Wednesday, August 31, 2005

The "Rules" of Orthodoxy

Recently I was asked, “Does Orthodoxy have as many rules as the Catholic Church?” I thought this to be an interesting question, not to mention a quite common one—coming from an outside perspective. At least from a Protestant point of view it looks like we have a faith based on a long list of “don’ts”. Don’t eat meat, dairy, wine, or oil on Wednesdays and Fridays. Don’t marry during the fasting periods. Don’t wear shorts in church. Don’t, don’t, don’t.

But is the Orthodox faith full of ‘rules’? As always, the answer is both yes and no. We do have canons (church ‘laws’) which define certain boundaries. Yet in truth, so many of those were established because Christians had lost their zeal and their faith, falling back into sinful or lazy behavior. So, for example, in the OCA, one cannot be a member of a Church without confession and communion ‘no less than once a year’. In this case, folks had either neglected to confess their sins (“I am not that bad, really.”) or neglected to receive the True Food and Drink which keeps us alive (often “I am not worthy enough.”) These are both distortions of the truth and needed some correction.

In short, though, we are governed by only one ‘rule’, the command which our Lord Himself gave us, “Love one another as I have loved you” (John 15:12, among others).

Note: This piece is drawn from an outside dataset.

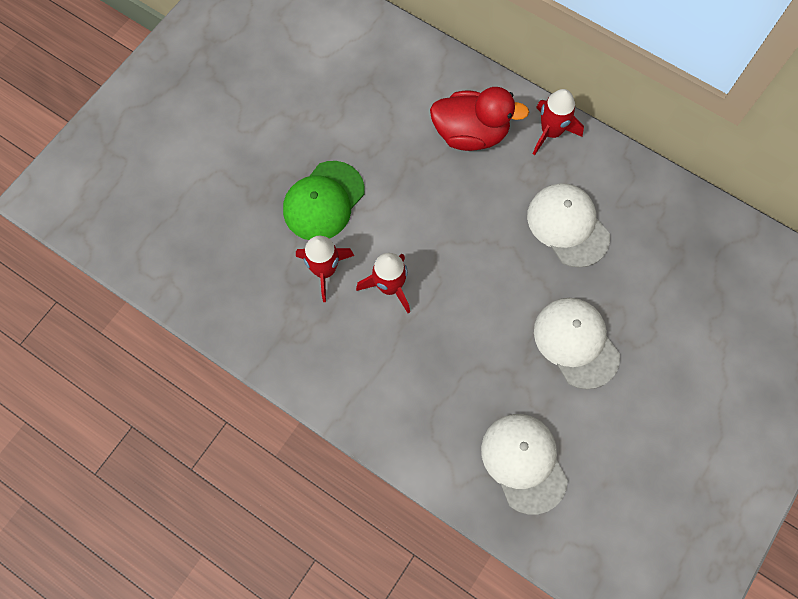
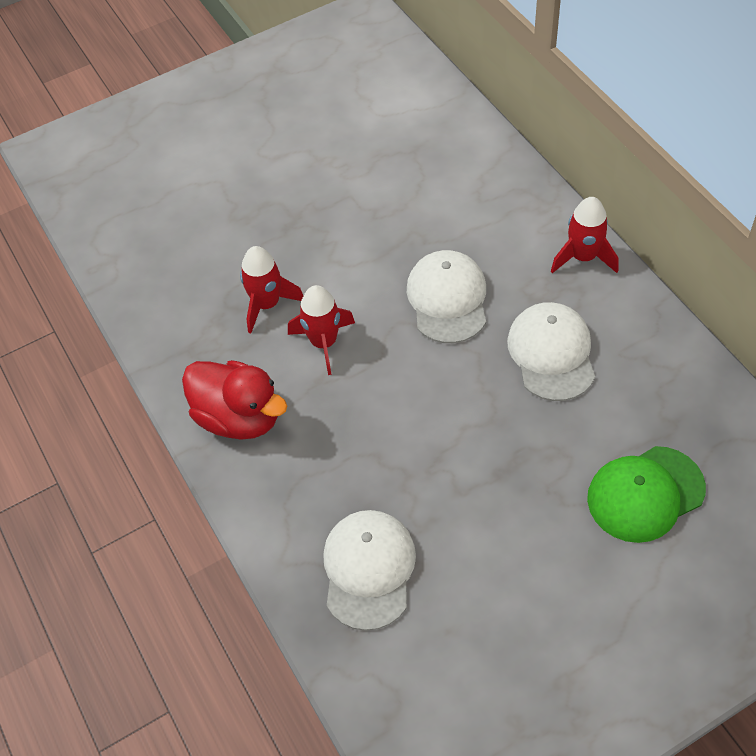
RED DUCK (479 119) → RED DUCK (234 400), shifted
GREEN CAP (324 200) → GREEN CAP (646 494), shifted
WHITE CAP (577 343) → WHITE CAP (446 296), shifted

I believe it was Augustine who said something like, “Love God and do whatever you want.” If we truly love God, then everything we do will be holy. But we must define what “truly” means as well as what “love” means.

But do we have “obligations”? Consider the question by comparison to the [Roman] Catholic Catechism (to return to the original question): “On Sundays and other holy days of obligation the faithful are bound to participate in the Mass. The precept of participating in the Mass is satisfied by assistance [attendance] at a Mass which is celebrated anywhere in a Catholic rite either on the holy day or on the evening of the preceding day” (Image/Doubleday 1995, p. 583). Many Catholics believe, as the Catechism implies, that ‘going to church’ is a matter of a check in a box according to certain categories. “Did I go?” “Was it Catholic?” “Was the priest validly ordained?” “Have I satisfied my obligation?” (Sadly, any number of Orthodox view this the same way!)

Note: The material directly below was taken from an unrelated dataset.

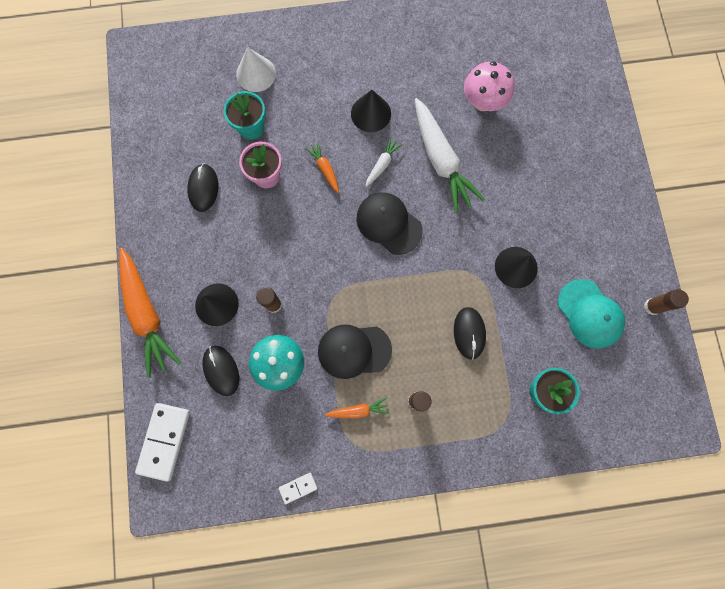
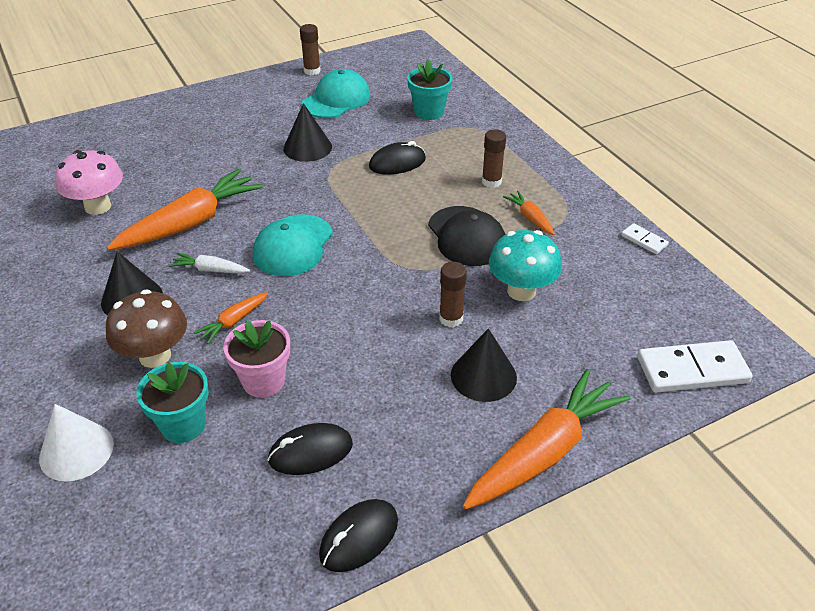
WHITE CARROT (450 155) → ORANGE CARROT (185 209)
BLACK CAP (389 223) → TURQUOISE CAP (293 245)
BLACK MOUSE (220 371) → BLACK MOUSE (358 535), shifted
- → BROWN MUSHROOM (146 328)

At the heart of the matter, the Orthodox question is not “did I attend Church Sunday?” Nor is it “Did I receive communion this week?” We do not approach any part of life in this manner, really. Rather, we ask, “Do I love God?” or “Am I in communion with God?” If I love God, I don’t ask “do I have to go to Church this Sunday?” Neither “Can I arrive after the Gospel and still take communion?” Nor “Do I have to stay until the end?”

How ludicrous would it sound if we use as a comparative example a dinner date between a man and a woman. What if the man said, “you go ahead of me and order supper for me. Call me when the waiter puts it on the table, and I’ll come eat with you.”? This happens, then promptly after dessert, the man wipes his lips and walks out the door. End of ‘date’.

From the man’s perspective in this example, dinner is about “me” and its about filling my belly and getting on with the rest of “my” plans. (And for so many, church is viewed the same way!) Scandal! This is surely not a relationship that will last. What about a nice walk in the park before supper? The pleasure of holding hands and chatting over a glass of wine while the meal is cooked? Supping together and then giggling over memories at dessert? Then a movie after? This sort of a date is one involving love, a relationship, a sincere and deep interest in the other. And this, to return to the question about ‘rules’ and the example of communion is how we view all of Christian life.

Sometimes we have to eat and run. Or we can only stay for a short time. But this is the exception, not the ‘rule’. And so, for love of God, we make every effort to begin Sunday quietly, peacefully, prayerfully on Saturday evening at Great Vespers. We arrive Sunday morning, early, expecting to meet God (if I may be so crass) “for a date”. We praise Him, listen to His mighty acts in the readings from the Scriptures. We pray to Him, we offer Him gifts of bread and wine, which He returns to us as His very Body and Blood, by which we receive our strength. We thank Him, and then we show our joy in community together after.

These are the signs of love, not ‘rules’ which ask what minimum amount I can do to ‘satisfy an obligation’, but rather the signs of a fullness of faith which put my own ‘earthly cares’ aside in order to meet the Living God.

1 comment:

Mimi said...

Father, bless.

Thank you very much for this wonderful and edifying post.